Auckland's electricity network owner Vector has come out swinging at the Electricity Authority's latest proposals to shift the cost of the national grid to those areas benefitting most from investment in upgrades, saying the revamped proposals released this week change nothing of substance while introducing "huge risk" to the process.
The EA this week released proposals that would preserve its hotly contested desire to shift the so-called Transmission Pricing Methodology (TPM) to those that benefit from them by having the reforms coincide in 2020 with Commerce Commission decisions on the weighted average cost of capital that network companies like Vector can earn on their monopoly assets.
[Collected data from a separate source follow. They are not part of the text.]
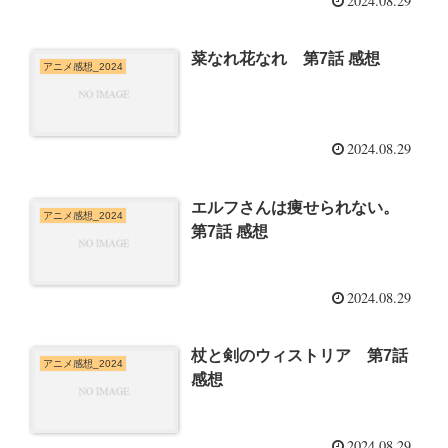
2024.08.29
菜なれ花なれ 第7話 感想
アニメ感想_2024
2024.08.29
エルフさんは痩せられない。
アニメ感想_2024
第7話 感想
2024.08.29
杖と剣のウィストリア 第7話
アニメ感想_2024
感想
2024.08.29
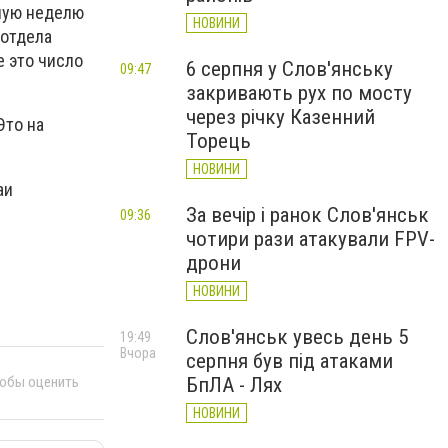
лую неделю
НОВИНИ
 отдела
е это число
6 серпня у Слов'янську
09:47
закривають рух по мосту
через річку Казенний
Это на
Торець
НОВИНИ
аи
За вечір і ранок Слов'янськ
09:36
чотири рази атакували FPV-
дрони
НОВИНИ
Слов'янськ увесь день 5
19:49
Вчора
серпня був під атаками
БпЛА - Лях
тобы оценить
НОВИНИ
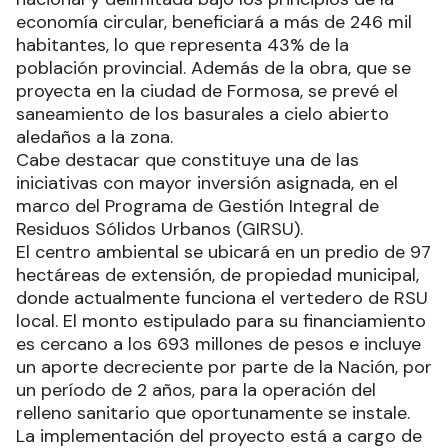
economía circular, beneficiará a más de 246 mil
habitantes, lo que representa 43% de la
población provincial. Además de la obra, que se
proyecta en la ciudad de Formosa, se prevé el
saneamiento de los basurales a cielo abierto
aledaños a la zona.
Cabe destacar que constituye una de las
iniciativas con mayor inversión asignada, en el
marco del Programa de Gestión Integral de
Residuos Sólidos Urbanos (GIRSU).
El centro ambiental se ubicará en un predio de 97
hectáreas de extensión, de propiedad municipal,
donde actualmente funciona el vertedero de RSU
local. El monto estipulado para su financiamiento
es cercano a los 693 millones de pesos e incluye
un aporte decreciente por parte de la Nación, por
un período de 2 años, para la operación del
relleno sanitario que oportunamente se instale.
La implementación del proyecto está a cargo de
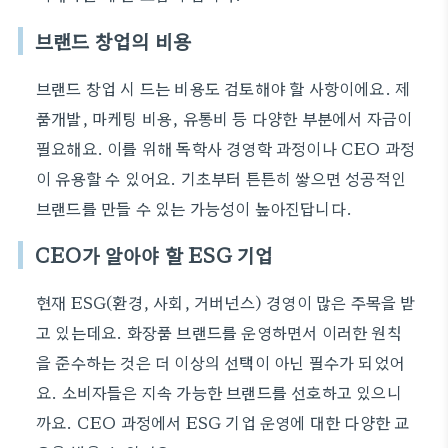
브랜드 창업의 비용
브랜드 창업 시 드는 비용도 검토해야 할 사항이에요. 제
품개발, 마케팅 비용, 유통비 등 다양한 부분에서 자금이
필요해요. 이를 위해 독학사 경영학 과정이나 CEO 과정
이 유용할 수 있어요. 기초부터 튼튼히 쌓으면 성공적인
브랜드를 만들 수 있는 가능성이 높아진답니다.
CEO가 알아야 할 ESG 기업
현재 ESG(환경, 사회, 거버넌스) 경영이 많은 주목을 받
고 있는데요. 화장품 브랜드를 운영하면서 이러한 원칙
을 준수하는 것은 더 이상의 선택이 아닌 필수가 되었어
요. 소비자들은 지속 가능한 브랜드를 선호하고 있으니
까요. CEO 과정에서 ESG 기업 운영에 대한 다양한 교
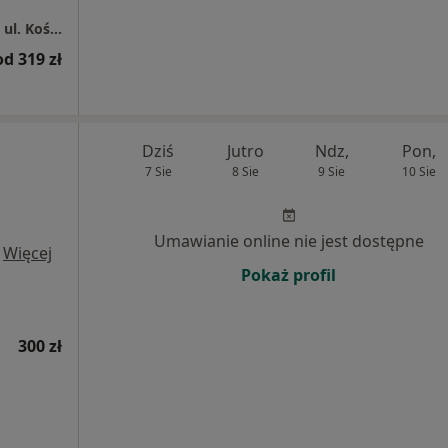
Centrum Medyczne Grupa LUX MED - Toruń, ul. Kościuszki 71
od 319 zł
Dziś
Jutro
Ndz,
Pon,
7 Sie
8 Sie
9 Sie
10 Sie
Umawianie online nie jest dostępne
·
Więcej
Pokaż profil
300 zł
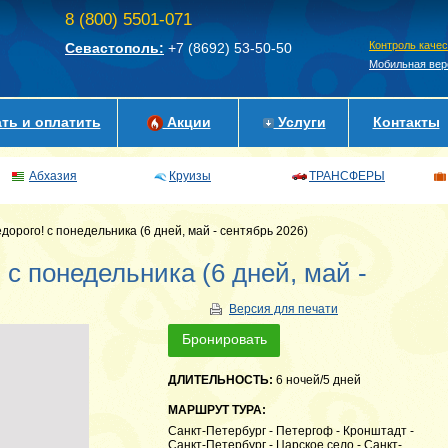
8 (800) 5501-071
Контроль каче
Севастополь:
+7 (8692)
53-50-50
Мобильная вер
ть и оплатить
Акции
Услуги
Контакты
Абхазия
Круизы
ТРАНСФЕРЫ
дорого! с понедельника (6 дней, май - сентябрь 2026)
! с понедельника (6 дней, май -
Версия для печати
Бронировать
ДЛИТЕЛЬНОСТЬ:
6 ночей/5 дней
МАРШРУТ ТУРА:
Санкт-Петербург - Петергоф - Кронштадт -
Санкт-Петербург - Царское село - Санкт-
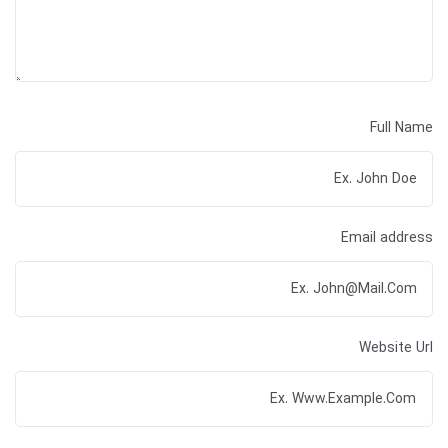
Full Name
Email address
Website Url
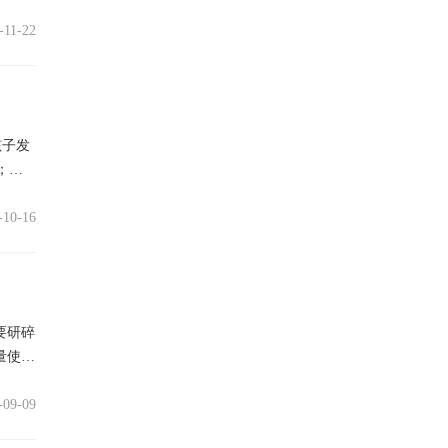
-11-22
孩子发
；③心
-10-16
要研碎
量使用
-09-09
Included in the rejigged proposals, which were subject to furious lobbying by the Auckland Employers and Manufacturers Association and major industrial consumers in the upper North Island, is a mechanism to prevent any consumer experiencing more than a 3.5 per cent annual increase in network charges.
However, Vector chief executive Simon Mackenzie said in a statement today that "nothing has changed" in the latest proposals, which "will mean a 33 per cent per annum increase in Auckland's transmission grid charges".
"It's hard to reconcile how the EA can continue to support a system where large generators, who benefit significantly from the grid, only pay less than 10 per cent of the costs. It basically leaves everyday users across the country bearing an even heavier burden while the generators make windfall gains," said Mackenzie.